Section 5. Definitions. For the purposes of this order:
“State”’ or “States”’ refer to the States of the United States of America, individually or collectively, and, where relevant, to State governments, including units of local government and other political subdivisions established by the States.
“Local government” or “local governments” refer to the duly organized and legally recognized units of local government and other political subdivisions established by a State, such
as counties and special districts, whose powers and duties are germane to the proposed Federal action.
“Plans, policies, and programs” means the whole or a part of a statute, law, rule, regulation, ordinance, policy, plan, resolution, or other document of a State or local government that has been adopted by the entity’s governing body, is currently in effect, and sets forth the entity’s official position.
“Agency” or “agencies” means any authority of the United States that is an “agency” under 44 U.S.C. § 3502(1), other than those agencies considered to be independent regulatory agencies under 44 U.S.C. § 3502(5).
“Coordinate” and “coordination” refer to government-to-government oral and written communications between the authorized representatives of a Federal agency and the elected officials of a State or local government or their duly authorized representatives that are intended, in good faith, to identify, consider and resolve issues and concerns of a State or local government about a proposed Federal action, including conflicts with plans, policies, and programs of a State or local government.
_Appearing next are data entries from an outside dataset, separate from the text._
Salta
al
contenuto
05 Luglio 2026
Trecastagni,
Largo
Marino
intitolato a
Coordination means the responsibilities of each government entity are equal, not subordinate, and therefore must be harmonized for effective governance. “Coordinate” and “coordination” do not include participation in the NEPA process as a cooperating agency or the submission of comments to a Federal agency during a public comment period.
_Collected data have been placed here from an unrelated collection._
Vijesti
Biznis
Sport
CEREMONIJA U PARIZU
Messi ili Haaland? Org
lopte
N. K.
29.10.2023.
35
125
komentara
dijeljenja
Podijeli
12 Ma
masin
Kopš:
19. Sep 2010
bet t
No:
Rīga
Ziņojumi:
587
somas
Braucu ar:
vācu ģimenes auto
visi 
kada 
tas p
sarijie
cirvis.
Section 6. General Provisions.
(a) Nothing in this order shall be construed to impair or otherwise affect:
(i) the authority granted by law to an executive department or agency, or the head thereof; or
(ii) the functions of the Director of the Office of Management and Budget relating to budgetary, administrative, or legislative proposals.
(b) This order shall be implemented consistent with applicable law and subject to the availability of appropriations.
(c) This order is not intended to, and does not, create any right or benefit, substantive or procedural, enforceable at law or in equity by any party against the United States, its departments, agencies, or entities, its officers, employees, or agents, or any other person.